Experimental fine dining in Sheung Wan

Despite Hong Kong’s sweaty summers, I’m still willing to trek around the steep streets of Sheung Wan for the right reason. The streets in this area are so charming, often filled with independent galleries, antique shops, and, of course, restaurants. On a recent evening, I wandered up Sai Street to visit the understated A Side / B Side.

Location and vibe

Before I moved to Hong Kong, Sai Street was one of my favourite streets as a tourist because it has so much character. There was bright paint from new restaurants, aged metal doors outside dated walk-ups, rough concrete steps lining the Street, and so on. A great mix of old and new, and I’ve seen a few photography/fashion shoots over the years. Today, it’s sad to see a few shuttered businesses but the A Side / B Side remains at the top of the street (across from long standing gallery Sin Sin Atelier).

The space and the Chef

Guests are seated around a large open kitchen, but it’s not overly hot or steamy. The restaurant seats around 15 people total, and the chef, Jon Irwin, and his assistant are a small but efficient team doing everything that needs to be done. Jon’s worked in Michelin-starred restaurants including Akrame (both the Paris and Hong Kong locations) and now showcases his creative cooking as both the Managing Partner and Chef de Cuisine at A Side / B Side.

The meal

We tried the six-course Chef’s menu ($795).

First up was a Norwegian salmon atop an avocado, apple and cucumber jelly.

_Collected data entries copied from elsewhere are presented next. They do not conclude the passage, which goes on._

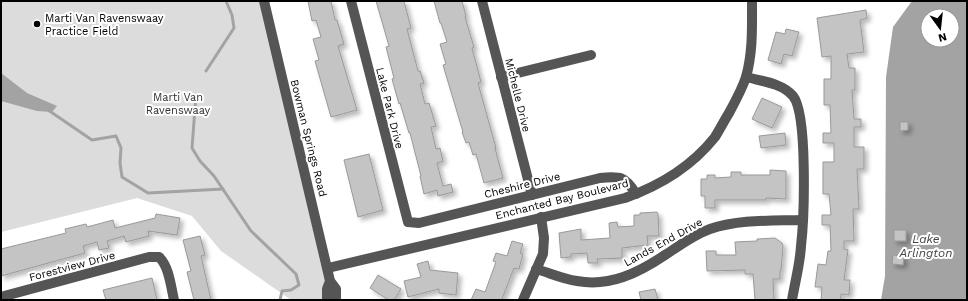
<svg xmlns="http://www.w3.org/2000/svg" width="968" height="301" font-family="'Work Sans',sans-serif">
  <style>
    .green { fill: #dcdcdc }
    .water { fill: #a3a3a3; fill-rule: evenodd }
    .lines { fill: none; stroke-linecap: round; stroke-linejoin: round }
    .stream { stroke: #a3a3a3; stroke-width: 3 }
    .building { fill: #c4c4c4; stroke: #999; filter: url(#shadow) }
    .minor { stroke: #555; stroke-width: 10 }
    .poi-dot { fill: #000; stroke: #fff; stroke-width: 1.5 }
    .labels { text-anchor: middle; stroke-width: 4; stroke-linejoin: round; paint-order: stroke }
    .poi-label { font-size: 11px; fill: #000; stroke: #fff; text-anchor: start }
    .street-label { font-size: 11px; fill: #000; stroke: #fff }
    .park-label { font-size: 11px; fill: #333; stroke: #fff }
    .water-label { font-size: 12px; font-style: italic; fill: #444; stroke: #fff }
  </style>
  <defs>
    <filter id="shadow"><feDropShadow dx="3.5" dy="3.5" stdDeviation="2" flood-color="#0004"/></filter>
  </defs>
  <rect width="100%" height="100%" fill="#fff"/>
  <polygon class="green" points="1,1 260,1 329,300 291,300 221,251 192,216 137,198 1,232"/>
  <g class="water">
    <path d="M 912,1 L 967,1 L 967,300 L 881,300 L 885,276 L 886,77 L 893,27 ZM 928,16 L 952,16 L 952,40 L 928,40 Z"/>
    <polygon points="1,73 27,93 57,106 52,112 37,111 1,101"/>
  </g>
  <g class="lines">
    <g class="stream">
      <polyline points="206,71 234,28 232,15 226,1"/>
      <polyline points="196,95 192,148 200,161 214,176 251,231 296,274 299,285 291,290 282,291 280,300"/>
      <polyline points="48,110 92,140 116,136 121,148 120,163 122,177 148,193 223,189"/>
    </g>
  </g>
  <g class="building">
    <polygon points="308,1 331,1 335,20 337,20 344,44 338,46 357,110 331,117 315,61 319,60 313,39 321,37 316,20 312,21"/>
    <polygon points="376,1 404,1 411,28 407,29 418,71 420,71 424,83 420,84 425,104 429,103 436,126 431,127 436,149 440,148 443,161 437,163 443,186 451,184 453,192 438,196 437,190 424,194 420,176 421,176 410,133 409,133 400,103 399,104 392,79 394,78 386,47 389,46"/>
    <polygon points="434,1 462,1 466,16 465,17 474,47 472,48 481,82 478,83 496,148 495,148 503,178 484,183 476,154 473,155 469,142 466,143 462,132 463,132 443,65 446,64 440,44 447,42 441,23 440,23"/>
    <polygon points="866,10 867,18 860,20 864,52 847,54 849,68 855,68 855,90 852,90 854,119 861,119 861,127 854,127 854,147 864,147 864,169 857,169 859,209 853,209 854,241 844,241 844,249 848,250 844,280 850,280 849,295 841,294 840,300 821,300 822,287 815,287 818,264 826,265 828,251 831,251 830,225 822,225 822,215 831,215 829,194 823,194 823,162 834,162 834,143 823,143 823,133 831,133 830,105 824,105 824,79 831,79 831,56 822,57 817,18"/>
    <polygon points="786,29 799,32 792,56 784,54 781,64 768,60 776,32 785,34"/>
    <polygon points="762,98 782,107 772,128 752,119"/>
    <polygon points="900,122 908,122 908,130 900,131"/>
    <polygon points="785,133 786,145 761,148 759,136"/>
    <polygon points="369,154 383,210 358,217 344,160"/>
    <polygon points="770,170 786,171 786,199 766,198 766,200 715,200 715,208 705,208 705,196 701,196 701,179 707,179 707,175 715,175 715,178 731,177 731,172 741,172 741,175 770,175"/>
    <polygon points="657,212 658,214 659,236 647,236 648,245 622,248 622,258 597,259 598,263 588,263 587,253 571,254 571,257 561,258 559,233 581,229 581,240 610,238 609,223 617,222 618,227 634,226 634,215 640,215 640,213"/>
    <polygon points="156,214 180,218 177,235 148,231 149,236 126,242 124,236 107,241 109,248 99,250 97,242 83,246 85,253 1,276 1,249 66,233 65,229 86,224 87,227 113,220 115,228 155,218"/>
    <rect x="894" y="230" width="12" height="11"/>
    <polygon points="200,236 205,255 201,256 211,300 194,300 187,272 191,271 183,240"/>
    <polygon points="775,238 782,243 783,246 781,270 780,270 780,279 773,279 774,300 755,300 753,274 745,274 745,270 707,271 706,251 716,251 716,255 736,255 735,242 757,241 757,239"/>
    <polygon points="512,241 523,244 520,253 523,254 519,269 514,268 502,299 504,300 471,300 476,289 485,292 496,262 493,261 496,253 507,256"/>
    <polygon points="893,255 904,256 903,265 892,264"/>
    <polygon points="428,261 430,270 458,273 456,295 439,293 439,289 408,297 404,281 421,277 417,264"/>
    <polygon points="378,275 401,289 394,300 389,300 370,288"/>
    <polygon points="152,278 157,300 106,300 103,290"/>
    <polygon points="655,289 658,300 641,300 639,292"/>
  </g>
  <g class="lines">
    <g class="minor">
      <polyline points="264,1 330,281 336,289 336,300"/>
      <path d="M 351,1 L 408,222 L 419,223 L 600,178 C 620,176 625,176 636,194"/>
      <polyline points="482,1 532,195"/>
      <polyline points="501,77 591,55"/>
      <path d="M 746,77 C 761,81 782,83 793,96 C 808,114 804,220 801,246 C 800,264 795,282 792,300"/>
      <path d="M 328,268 L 625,198 C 659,186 692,166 715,137 C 720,129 724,121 729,113 C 735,102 742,89 746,77 C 753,52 752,27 752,1"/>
      <path d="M 536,269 C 550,273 563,279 577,281 C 610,287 638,273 665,255 C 679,246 693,235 710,229 C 740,219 771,221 803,220"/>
      <path d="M 1,297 L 149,257 L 159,257 C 169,266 171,287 174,300"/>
      <polyline points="327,300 327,289 330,281"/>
      <polyline points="523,300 543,254 544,238 541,217"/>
    </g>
  </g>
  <circle class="poi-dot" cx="37" cy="24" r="4"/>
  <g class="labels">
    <g class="poi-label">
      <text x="45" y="22">Marti Van Ravenswaay<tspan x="45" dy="13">Practice Field</tspan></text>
    </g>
    <g class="street-label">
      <text transform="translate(518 95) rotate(76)" y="4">Michelle Drive</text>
      <text transform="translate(390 108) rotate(76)" y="4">Lake Park Drive</text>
      <text transform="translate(309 138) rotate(76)" y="4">Bowman Springs Road</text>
      <text transform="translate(522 185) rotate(-14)" y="4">Cheshire Drive</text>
      <text transform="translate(562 199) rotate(-14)" y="4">Enchanted Bay Boulevard</text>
      <text transform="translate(663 242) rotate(-29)" y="4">Lands End Drive</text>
      <text transform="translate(72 266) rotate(-15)" y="4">Forestview Drive</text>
    </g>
    <g class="park-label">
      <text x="178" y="101">Marti Van<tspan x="178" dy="13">Ravenswaay</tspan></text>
    </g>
    <g class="water-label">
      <text x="926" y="243">Lake<tspan x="926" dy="14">Arlington</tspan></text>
    </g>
  </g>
  <rect width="968" height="301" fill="none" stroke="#000000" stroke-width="4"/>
  <g transform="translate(940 28) rotate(165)"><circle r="19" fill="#ffffff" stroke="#999999"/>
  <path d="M0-3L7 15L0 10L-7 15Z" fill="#000000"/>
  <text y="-6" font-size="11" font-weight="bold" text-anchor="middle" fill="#000000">N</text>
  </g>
</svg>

The salmon was very fresh and fatty, and delicious with the thin layer of nori. It contrasted well with the spa food-like jelly, though the cucumber taste was quite strong and may not be to everyone’s liking.

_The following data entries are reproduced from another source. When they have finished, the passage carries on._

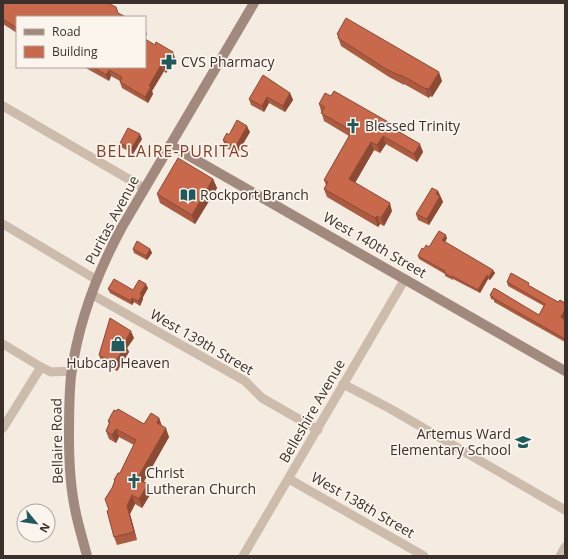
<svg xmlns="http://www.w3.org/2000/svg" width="568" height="559" viewBox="0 0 568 559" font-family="'Open Sans',sans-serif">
  <rect width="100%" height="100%" fill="#f4ebe1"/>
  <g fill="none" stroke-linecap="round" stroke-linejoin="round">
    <path stroke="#cdbbac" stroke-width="9" d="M3,106L144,188
      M3,224L97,280
      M91,294L245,381L262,398L318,430
      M3,344L41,367
      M343,384L389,408L565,510
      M3,428L41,367L51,372L72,371
      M289,479L424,556
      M243,556L405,279
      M560,556L565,547"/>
    <path stroke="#a18a7d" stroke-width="10" d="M170,145L565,371
      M87,556C83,540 78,525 75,509C70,485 69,460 69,436C69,416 69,396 71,376C78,323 97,273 122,227L254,3"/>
  </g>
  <path fill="#ac5a40" d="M3,3L118,13L17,17V33L3,24Z
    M337,34L442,81L432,97L430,96L429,98L404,84V85L389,77L341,46Z
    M175,58L166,73L164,71L152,91L153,94L148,103L122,88L120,82V81L111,76L109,81L84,67H145Z
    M290,93L293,100L285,112L269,103L264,112L251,105L249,99Z
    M331,96L390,123L392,128L423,152L417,162L386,144L380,153L374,150L355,183L392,211L384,226L380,224L378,227L327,197L324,189L326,185L324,180L349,136L324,121L319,104Z
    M250,132L237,154L225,147L223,140L229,135Z
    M142,139L133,154L121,147L120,143Z
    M213,179L217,188L195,224L160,203L157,194Z
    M438,191L443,202L429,225L418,220L416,214Z
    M447,238L445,242L495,273L490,280L488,279L480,293L453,279V280L445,276V274L419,259L418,256L429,247Z
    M133,249H150L152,253L147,260L134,253Z
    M507,282L531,287L558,302L565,303V316L564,319L565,320V342L494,302V300L491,299L490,295L539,315L544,306L508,286Z
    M148,288L143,297V299L140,306L134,302L132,305L110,293L108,289L133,290Z
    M134,338L127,348L129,352L117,371L101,361L99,355Z
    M159,418L162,426L169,437L143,482L151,493L142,508L135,504L130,514L137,540L117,545L114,537L109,510L112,488L114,482V480L120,473L134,445L119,437L116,443L109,439L106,431L109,424L108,421L144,424Z"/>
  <path fill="#8c4a34" d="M145,30L147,34L145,37Z
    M173,52L175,58L166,73L164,67Z
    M161,65L164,71L152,91L153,94L148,103L145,97L149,86Z
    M109,70L111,76L109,81L106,75Z
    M439,72L442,81L432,97L429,89Z
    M427,88L430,96L429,98L426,89Z
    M290,93L293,100L285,112L283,106Z
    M267,97L269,103L264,112L262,106Z
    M247,126L250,132L237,154L235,148Z
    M140,134L142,139L133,154L131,149Z
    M383,136L386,144L380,153L377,145Z
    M371,142L374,150L352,188L349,179Z
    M420,144L423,152L417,162L414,154Z
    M213,179L217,188L195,224L192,215Z
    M438,191L443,202L429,225L427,219Z
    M390,203L392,211L384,226L381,218Z
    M377,216L380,224L378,227L375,218Z
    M446,235L447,238L444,244L442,240Z
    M150,249L152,253L147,260L146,256Z
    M493,270L495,273L490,280L489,277Z
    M487,275L488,279L480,293L478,290Z
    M146,284L148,288L143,297V299L140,306L138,301L140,294Z
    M132,298L134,302L132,305L131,301Z
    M565,310V316L562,321L561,317Z
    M131,331L134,338L127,348L129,352L117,371L114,364L124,343Z
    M159,418L162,427L157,423Z
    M166,428L169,437L141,487L137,479Z
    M116,429L119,437L116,443L112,435Z
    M148,484L151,493L142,508L139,499Z
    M132,495L135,504L130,514L137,540L134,532L127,506Z"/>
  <path fill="#c8694b" stroke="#8c4a34" d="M3,3H108L116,7L118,13L126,17H17V28L3,19Z
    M346,18L439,72L429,89L427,88L426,89L401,75V76L386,69L338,38L339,36L337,34Z
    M145,39L155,45L156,42L173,52L164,67L161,65L149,86L151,87L145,97L120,82L122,77L109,70L106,75L93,67H145Z
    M263,75L290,93L283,106L267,97L262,106L249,99Z
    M334,91L390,123L389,126L420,144L414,154L383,136L377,145L371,142L349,179L390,203L381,218L377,216L375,218L324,189L328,182L324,180L352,131L321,113L325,107L319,104L325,93L331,96Z
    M237,120L247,126L235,148L223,140L227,133L229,135Z
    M128,128L140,134L131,149L120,143Z
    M178,158L213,179L192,215L157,194Z
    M432,188L438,191L436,194L440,196L427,219L416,214Z
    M439,231L446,235L442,240L493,270L489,277L487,275L478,290L452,276L451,277L444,272L445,271L418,256L422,248L424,249L426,245L429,247Z
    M137,241L150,249L146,256L133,249Z
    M511,273L529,283L528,285L558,302L560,300L565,303V310L561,317L565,320V339L493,298V297L490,295L494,288L539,315L545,304L507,282Z
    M114,279L133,290L139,280L146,284L140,294L142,295L138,301L132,298L131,301L108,289Z
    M110,318L131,331L124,343L126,345L114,364L99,355Z
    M118,409L144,424L151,413L159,418L157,423L166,428L137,479L148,484L139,499L132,495L127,506L134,532L114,537L107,511L109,510L105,499L112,488L115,481L114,480L118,473H120L136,440L116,429L112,435L106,431L110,422L108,421L114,410L116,411Z"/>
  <defs>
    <symbol id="pharmacy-bare" viewBox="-9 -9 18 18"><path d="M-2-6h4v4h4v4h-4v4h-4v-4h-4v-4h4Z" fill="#1f5a5e" stroke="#fbf5ee" stroke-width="2.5" paint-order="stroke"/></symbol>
    <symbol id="church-bare" viewBox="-9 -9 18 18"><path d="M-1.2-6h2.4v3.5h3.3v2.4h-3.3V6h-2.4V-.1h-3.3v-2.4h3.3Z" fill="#1f5a5e" stroke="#fbf5ee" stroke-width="2.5" paint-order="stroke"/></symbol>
    <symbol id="library-bare" viewBox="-9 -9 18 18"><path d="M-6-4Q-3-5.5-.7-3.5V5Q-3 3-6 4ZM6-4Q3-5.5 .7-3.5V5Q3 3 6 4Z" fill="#1f5a5e" stroke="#fbf5ee" stroke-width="2.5" paint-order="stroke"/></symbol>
    <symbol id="shop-bare" viewBox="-9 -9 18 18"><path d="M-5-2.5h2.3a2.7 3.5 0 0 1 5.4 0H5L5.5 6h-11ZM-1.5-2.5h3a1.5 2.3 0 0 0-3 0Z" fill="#1f5a5e" stroke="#fbf5ee" stroke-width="2.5" paint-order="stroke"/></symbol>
    <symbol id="school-bare" viewBox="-9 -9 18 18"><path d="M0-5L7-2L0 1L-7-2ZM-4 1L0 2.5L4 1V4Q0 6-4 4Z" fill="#1f5a5e" stroke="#fbf5ee" stroke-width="2.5" paint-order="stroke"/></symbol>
  </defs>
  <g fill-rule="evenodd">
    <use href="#pharmacy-bare" x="158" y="51" width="22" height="22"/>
    <use href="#church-bare" x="342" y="115" width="22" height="22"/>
    <use href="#library-bare" x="177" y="184" width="22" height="22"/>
    <use href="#shop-bare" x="107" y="333" width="22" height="22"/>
    <use href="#school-bare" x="512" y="431" width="22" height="22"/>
    <use href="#church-bare" x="123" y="470" width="22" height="22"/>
  </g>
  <g text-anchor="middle" stroke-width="3.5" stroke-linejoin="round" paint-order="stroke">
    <g font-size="14" fill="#3b302b" stroke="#fbf5ee" text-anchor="start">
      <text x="181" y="67">CVS Pharmacy</text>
      <text x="365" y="131">Blessed Trinity</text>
      <text x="200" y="200">Rockport Branch</text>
      <text x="118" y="368" text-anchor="middle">Hubcap Heaven</text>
      <text x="511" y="439" text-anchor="end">Artemus Ward<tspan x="511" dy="16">Elementary School</tspan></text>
      <text x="146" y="478">Christ<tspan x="146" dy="16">Lutheran Church</tspan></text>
    </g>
    <g font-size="14" fill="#3b302b" stroke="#fbf5ee">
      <text transform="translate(112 220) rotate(-62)" y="5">Puritas Avenue</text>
      <text transform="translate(375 245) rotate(30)" y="5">West 140th Street</text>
      <text transform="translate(202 342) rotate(30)" y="5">West 139th Street</text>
      <text transform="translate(312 411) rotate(-60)" y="5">Belleshire Avenue</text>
      <text transform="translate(57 441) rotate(-91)" y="5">Bellaire Road</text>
      <text transform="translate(363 505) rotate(30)" y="5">West 138th Street</text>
    </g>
    <g font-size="16" letter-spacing="1" fill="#8c3b22" stroke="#fbf5ee">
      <text x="173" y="157">BELLAIRE-PURITAS</text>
    </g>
  </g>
  <rect width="568" height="559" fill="none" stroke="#3b302b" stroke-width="8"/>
  <rect x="16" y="16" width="130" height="52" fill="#fbf5ee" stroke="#aea6a0"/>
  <rect x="24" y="29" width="20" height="6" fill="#a18a7d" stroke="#aea6a0"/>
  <text x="52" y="36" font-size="12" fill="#3b302b">Road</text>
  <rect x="24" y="46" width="20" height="12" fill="#c8694b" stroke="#aea6a0"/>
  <text x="52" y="56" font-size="12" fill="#3b302b">Building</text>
  <g transform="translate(36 523) rotate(119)"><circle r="19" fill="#fbf5ee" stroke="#aea6a0"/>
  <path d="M0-3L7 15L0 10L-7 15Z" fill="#1f5a5e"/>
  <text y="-6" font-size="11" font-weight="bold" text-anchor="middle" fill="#3b302b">N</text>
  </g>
</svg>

The foie gras nuggets were fantastic! Each nugget contained a sinful amount of foie and had a fragrant, chewy crust. The sauce underneath the nuggets was made of strawberry and black pepper grains, while some lemon sprinkled on top helped cut through the heaviness. A special dish you don’t see everyday.

I consider this warm mushroom salad to be like a forest in a bowl. The base is a chopped mushroom soil, where snails and chunks of Madeira glazed-mushrooms live, and the whole dish is protected by thin mushroom leaves (“carpaccio”). There were many textures in this dish which took some getting used to, but the overall flavour was very pleasing. It was rich and intense, sweet and savoury, and very moreish. One of my favourite dishes of the night.

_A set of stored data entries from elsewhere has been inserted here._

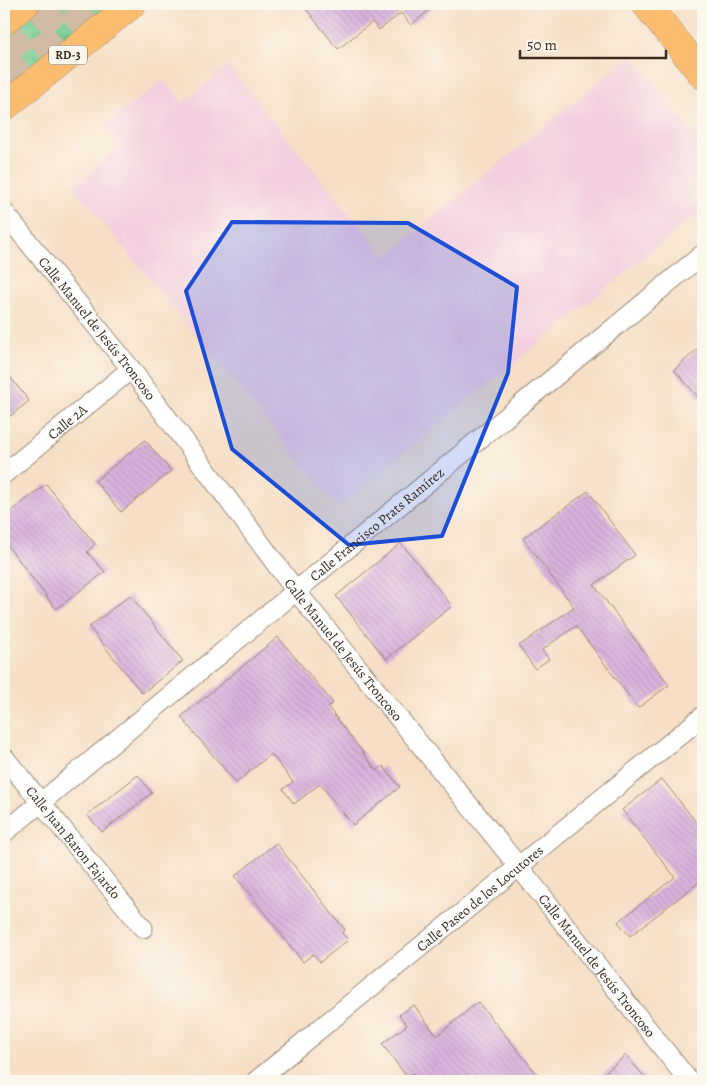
<svg xmlns="http://www.w3.org/2000/svg" width="707" height="1085" viewBox="0 0 707 1085" font-family="Alegreya,serif">
	<style>
		.built { fill: #f3cfdf }
		.grass { fill: url(#grass-tufts); stroke: #567a57 }
		.building { fill: url(#building-back-hatch) }
		.lines { fill: none; stroke-linecap: round; stroke-linejoin: round }
		.motorway-tunnel { stroke: #d1bba4; stroke-width: 28; stroke-dasharray: 28 14; stroke-linecap: butt }
		.minor-casing { stroke: #988472; stroke-width: 21 }
		.primary-casing { stroke: #988472; stroke-width: 29 }
		.minor { stroke: #fff; stroke-width: 19 }
		.primary { stroke: #fcbd6f; stroke-width: 28 }
		.marked { fill: #1d4ed8; fill-opacity: 0.2; stroke: #1d4ed8; stroke-width: 4; stroke-linejoin: round }
		.labels { text-anchor: middle; dominant-baseline: central; stroke-width: 4.5; stroke-linejoin: round; paint-order: stroke }
		.shield { fill: #fbf7ec; stroke: #75685c; stroke-width: 1 }
		.shield-label { font-size: 12px; font-weight: bold; fill: #3b2a1e }
		.street-label { font-size: 14px; fill: #3b2a1e; stroke: #fbf7ec }
	</style>
	<defs>
		<pattern id="grass-tufts" width="24" height="20" patternUnits="userSpaceOnUse" patternTransform="scale(1.25)"><rect width="24" height="20" fill="#71ca90"/><path d="M3 7l-1-3M5 7V3M7 7l1-3M15 17l-1-3M17 17v-4M19 17l1-3" fill="none" stroke="#5ea475"/></pattern>
		<pattern id="building-back-hatch" width="6" height="6" patternUnits="userSpaceOnUse" patternTransform="scale(1.25)"><rect width="6" height="6" fill="#d8b3dd"/><path d="M-1 5l2 2M0 0l6 6M5-1l2 2" fill="none" stroke="#ba9abd"/></pattern>
	</defs>
	<rect width="100%" height="100%" fill="#fbf7ec"/>
	<filter id="ink" filterUnits="userSpaceOnUse"><feTurbulence type="fractalNoise" baseFrequency=".02" numOctaves="2"/><feDisplacementMap in="SourceGraphic" scale="10" xChannelSelector="R" yChannelSelector="G"/><feConvolveMatrix kernelMatrix="1 2 1 2 8 2 1 2 1" color-interpolation-filters="sRGB"/></filter>
	<filter id="wash" filterUnits="userSpaceOnUse"><feTurbulence type="fractalNoise" baseFrequency=".0096" numOctaves="4" result="noise"/><feDisplacementMap in="SourceGraphic" scale="20" xChannelSelector="R" yChannelSelector="G"/><feGaussianBlur stdDeviation="1.12" result="paint"/><feColorMatrix in="noise" values="0 0 0 0 0 0 0 0 0 0 0 0 0 0 0 0 0 1.4 0 .05"/><feComposite in="paint" operator="in"/></filter>
	<g filter="url(#wash)">
		<rect width="100%" height="100%" fill="#f6dfc6"/>
		<path class="built" d="M631 56 703 144V209L338 507 73 186 121 146 105 126 163 80 183 103 228 66 385 257Z"/>
		<path class="grass" d="M35 4H121L4 99V29Z"/>
		<g id="blocks">
			<g class="building">
				<path d="M302 4H437L411 25 401 13 379 30 372 22 338 49Z"/>
				<path d="M703 344V402L674 370Z"/>
				<path d="M4 369 29 401 4 421Z"/>
				<path d="M145 440 171 471 121 512 95 481Z"/>
				<path d="M46 484 95 544 87 552 105 572 56 609 4 541V517Z"/>
				<path d="M588 491 635 555 594 585 669 685 638 708 576 626 542 650 549 659 535 669 519 646 574 607 523 538Z"/>
				<path d="M401 543 452 606 386 659 336 596Z"/>
				<path d="M130 595 183 661 142 693 89 627Z"/>
				<path d="M278 637 333 703 328 707 377 771 383 766 400 787 353 825 320 784 294 804 283 789 293 782 271 754 236 783 181 717Z"/>
				<path d="M138 775 152 793 102 832 87 815Z"/>
				<path d="M662 779 703 831V879L630 936 618 922 675 877 622 810Z"/>
				<path d="M276 843 345 930 342 933 348 940 320 962 313 954 303 962 235 876Z"/>
				<path d="M478 1002 543 1081H419L413 1073 407 1077 382 1044 407 1025 399 1015 414 1005 437 1036Z"/>
				<path d="M626 1055 648 1081H595Z"/>
			</g>
		</g>
	</g>
	<g filter="url(#ink)">
		<use href="#blocks" fill-opacity="0" stroke="#988472" stroke-width="1"/>
		<g class="lines">
			<g class="motorway-tunnel">
				<path d="M4 52 63 4"/>
				<path d="M4 80 97 4"/>
			</g>
			<defs>
				<g id="minor">
					<path id="s1" d="M4 212 131 369 296 591 519 867 689 1081"/>
					<path id="s2" d="M4 474 131 369"/>
					<path id="s3" d="M4 757 143 928"/>
					<path id="s4" d="M4 833 703 254"/>
					<path id="s5" d="M256 1081 703 716"/>
				</g>
				<g id="primary">
					<path d="M646 4 703 75"/>
					<path d="M4 21 25 4"/>
					<path d="M4 107 132 4"/>
				</g>
			</defs>
			<use href="#minor" class="minor-casing"/>
			<use href="#primary" class="primary-casing"/>
			<use href="#minor" class="minor"/>
			<use href="#primary" class="primary"/>
		</g>
	</g>
	<path class="marked" d="M232 222 408 223 517 287 508 373 442 536 349 545 232 449 186 291Z"/>
	<g class="labels">
		<rect class="shield" x="49" y="45.5" width="38" height="19" rx="4"/>
		<g class="shield-label">
			<text x="68" y="55">RD-3</text>
		</g>
		<g class="street-label">
			<text stroke="none"><textPath href="#s1" startOffset="149">Calle Manuel de Jesús Troncoso</textPath></text>
			<text stroke="none"><textPath href="#s2" startOffset="82">Calle 2A</textPath></text>
			<text stroke="none"><textPath href="#s4" startOffset="484">Calle Francisco Prats Ramírez</textPath></text>
			<text stroke="none"><textPath href="#s1" startOffset="554">Calle Manuel de Jesús Troncoso</textPath></text>
			<text stroke="none"><textPath href="#s3" startOffset="110">Calle Juan Baron Fajardo</textPath></text>
			<text stroke="none"><textPath href="#s5" startOffset="289">Calle Paseo de los Locutores</textPath></text>
			<text stroke="none"><textPath href="#s1" startOffset="959">Calle Manuel de Jesús Troncoso</textPath></text>
		</g>
	</g>
	<rect width="707" height="1085" fill="none" stroke="#fbf7ec" stroke-width="20"/>
	<path d="M520 50v8h146v-8" fill="none" stroke="#3b2a1e" stroke-width="2.5"/>
	<text x="527" y="50" font-size="15" fill="#3b2a1e" stroke="#fbf7ec" stroke-width="4" paint-order="stroke">50 m</text>
</svg>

The first main was strips of raw hamachi with radish ribbons in a honey dashi sauce. Unfortunately the hamachi was warm (maybe from the sauce?) and the natural sweetness of the radish was a bit much against the sweetness of the daishi sauce.

The second main was a French pork belly with asparagus (sliced, in a puree, and served whole). It smelled so good that I ate the whole thing without remembering to snap a photo. Oops. But the main thing to know is that the pork used was of great quality, very soft and tender, and cooked in a way that allowed the natural pork-flavour to shine through.

For dessert, we were served a truffled chocolate mousse. The mousse itself was intense and addictive, and had a ‘can’t quite put my finger on it’ quality. Artichoke and dried apple slices added that something extra.


Eating at A Side / B Side is an opportunity to try some inventive dishes. Currently, only the Chef’s menu is offered but I’d love to see a la carte options in the future. Many of the dishes are intensely flavoured and have an unusual mix of flavours and textures so it may better for adventurous diners. Hong Kong is a city where diners are spoiled for choice, but for those looking for out-of-the-ordinary dishes - and willing to take a risk eating out of the box - may enjoy trying this intimate spot in Sheung Wan.